Precise micro‐surgical removal of tumour with minimal damage to the surrounding normal tissue requires a series of excisions, each guided by an examination of frozen histology of the previous. An example is Mohs surgery for the removal of basal cell carcinomas (BCCs) in skin. The preparation of frozen histology is labour‐intensive and slow. Confocal microscopy may enable rapid detection of tumours directly in surgical excisions with minimal need for frozen histology. Mosaicing of images enables observation of nuclear and cellular morphology in large areas of surgically excised tissue. In skin, the use of 10–1% acetic acid as a reflectance contrast agent brightens nuclei in 0.5–5 min and enhances nuclear‐to‐dermis contrast and detectability of BCCs. A tissue fixture was engineered for precisely mounting surgical excisions to enable mosaicing of 36 × 36 images to create a field of view of 12 × 12 mm.
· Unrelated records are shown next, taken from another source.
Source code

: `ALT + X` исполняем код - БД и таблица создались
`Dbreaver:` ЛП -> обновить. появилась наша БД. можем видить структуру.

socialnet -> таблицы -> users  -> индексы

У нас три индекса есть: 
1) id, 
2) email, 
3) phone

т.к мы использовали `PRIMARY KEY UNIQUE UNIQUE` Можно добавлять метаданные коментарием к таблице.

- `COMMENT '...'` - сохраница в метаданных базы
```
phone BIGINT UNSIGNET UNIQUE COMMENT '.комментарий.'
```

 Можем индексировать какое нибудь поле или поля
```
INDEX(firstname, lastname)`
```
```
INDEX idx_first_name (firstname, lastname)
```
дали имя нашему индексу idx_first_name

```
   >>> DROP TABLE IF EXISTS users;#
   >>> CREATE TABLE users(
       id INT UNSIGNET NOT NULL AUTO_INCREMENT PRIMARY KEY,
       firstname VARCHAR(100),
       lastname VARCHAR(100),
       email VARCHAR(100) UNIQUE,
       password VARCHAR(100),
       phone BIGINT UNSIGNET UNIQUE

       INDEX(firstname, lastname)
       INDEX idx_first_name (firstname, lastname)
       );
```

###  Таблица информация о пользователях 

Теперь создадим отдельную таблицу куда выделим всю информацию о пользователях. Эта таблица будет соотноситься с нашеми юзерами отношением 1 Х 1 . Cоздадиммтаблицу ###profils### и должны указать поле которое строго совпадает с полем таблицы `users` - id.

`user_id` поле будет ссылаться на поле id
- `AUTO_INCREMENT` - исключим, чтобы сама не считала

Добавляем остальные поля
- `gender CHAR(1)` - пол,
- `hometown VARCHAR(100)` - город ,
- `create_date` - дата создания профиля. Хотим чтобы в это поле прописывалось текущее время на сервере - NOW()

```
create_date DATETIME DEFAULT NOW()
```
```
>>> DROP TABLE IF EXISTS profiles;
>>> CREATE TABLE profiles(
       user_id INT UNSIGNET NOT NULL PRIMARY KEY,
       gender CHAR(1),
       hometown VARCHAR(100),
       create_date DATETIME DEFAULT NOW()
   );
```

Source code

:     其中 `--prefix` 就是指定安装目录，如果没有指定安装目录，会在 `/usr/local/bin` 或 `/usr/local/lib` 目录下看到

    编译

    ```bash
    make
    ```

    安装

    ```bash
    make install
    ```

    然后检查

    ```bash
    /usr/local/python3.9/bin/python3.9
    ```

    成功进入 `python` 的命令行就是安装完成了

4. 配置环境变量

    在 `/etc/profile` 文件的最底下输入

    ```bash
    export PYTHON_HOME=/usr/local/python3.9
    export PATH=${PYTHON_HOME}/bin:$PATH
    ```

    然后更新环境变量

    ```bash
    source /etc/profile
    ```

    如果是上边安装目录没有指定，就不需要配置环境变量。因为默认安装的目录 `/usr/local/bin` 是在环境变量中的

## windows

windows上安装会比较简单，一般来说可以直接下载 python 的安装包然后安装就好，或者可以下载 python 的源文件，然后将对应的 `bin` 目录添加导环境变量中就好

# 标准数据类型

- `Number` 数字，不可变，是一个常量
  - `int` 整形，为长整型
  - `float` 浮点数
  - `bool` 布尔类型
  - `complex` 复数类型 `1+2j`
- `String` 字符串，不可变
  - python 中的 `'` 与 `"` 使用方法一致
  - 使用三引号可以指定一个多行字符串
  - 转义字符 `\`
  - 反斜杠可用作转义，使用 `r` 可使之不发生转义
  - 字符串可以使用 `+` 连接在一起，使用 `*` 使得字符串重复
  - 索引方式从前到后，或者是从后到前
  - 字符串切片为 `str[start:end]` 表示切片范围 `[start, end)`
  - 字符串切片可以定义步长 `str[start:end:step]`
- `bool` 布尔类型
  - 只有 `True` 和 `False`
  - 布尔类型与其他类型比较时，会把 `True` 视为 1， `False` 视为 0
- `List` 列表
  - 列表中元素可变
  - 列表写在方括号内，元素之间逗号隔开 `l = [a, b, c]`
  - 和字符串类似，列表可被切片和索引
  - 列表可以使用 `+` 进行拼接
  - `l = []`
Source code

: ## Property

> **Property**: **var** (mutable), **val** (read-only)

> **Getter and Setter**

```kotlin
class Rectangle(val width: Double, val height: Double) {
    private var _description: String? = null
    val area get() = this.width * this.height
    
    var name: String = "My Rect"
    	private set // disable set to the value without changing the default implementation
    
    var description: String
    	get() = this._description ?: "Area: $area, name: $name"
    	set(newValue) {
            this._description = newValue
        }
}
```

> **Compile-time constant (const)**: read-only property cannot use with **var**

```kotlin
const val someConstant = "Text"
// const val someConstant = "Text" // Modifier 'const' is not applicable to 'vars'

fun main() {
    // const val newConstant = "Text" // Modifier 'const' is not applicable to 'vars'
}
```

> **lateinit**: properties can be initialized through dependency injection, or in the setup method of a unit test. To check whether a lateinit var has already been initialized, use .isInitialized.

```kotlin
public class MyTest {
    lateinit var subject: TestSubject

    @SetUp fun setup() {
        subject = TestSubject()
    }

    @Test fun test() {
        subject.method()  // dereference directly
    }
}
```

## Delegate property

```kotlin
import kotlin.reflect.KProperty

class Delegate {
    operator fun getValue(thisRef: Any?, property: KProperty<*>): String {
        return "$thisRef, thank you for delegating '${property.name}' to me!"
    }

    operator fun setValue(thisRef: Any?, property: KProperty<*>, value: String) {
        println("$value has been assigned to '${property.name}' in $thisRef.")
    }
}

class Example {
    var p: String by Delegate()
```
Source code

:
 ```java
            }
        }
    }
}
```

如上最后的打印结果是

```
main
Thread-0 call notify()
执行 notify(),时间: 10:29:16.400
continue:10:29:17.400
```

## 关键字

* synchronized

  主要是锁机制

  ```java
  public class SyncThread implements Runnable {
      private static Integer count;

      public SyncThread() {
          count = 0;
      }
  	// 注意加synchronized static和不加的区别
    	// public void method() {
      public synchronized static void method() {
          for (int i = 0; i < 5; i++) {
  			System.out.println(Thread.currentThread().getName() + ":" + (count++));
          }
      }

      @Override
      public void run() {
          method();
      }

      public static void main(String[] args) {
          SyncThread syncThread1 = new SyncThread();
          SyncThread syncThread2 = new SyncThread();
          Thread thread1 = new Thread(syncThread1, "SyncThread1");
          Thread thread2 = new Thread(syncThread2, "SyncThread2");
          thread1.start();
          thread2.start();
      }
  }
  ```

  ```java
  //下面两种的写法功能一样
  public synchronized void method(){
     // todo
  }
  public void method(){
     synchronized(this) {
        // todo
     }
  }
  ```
This large field of view displays the excision at 2× magnification, similar to that routinely used by Mohs surgeons when examining frozen histology. Comparison of mosaics to histology demonstrates detectability of BCCs. Confocal mosaicing presently requires 9 min, instead of 20–45 min per excision for preparing frozen histology, and thus may provide a means for rapid pathology‐at‐the‐bedside to expedite and guide surgery.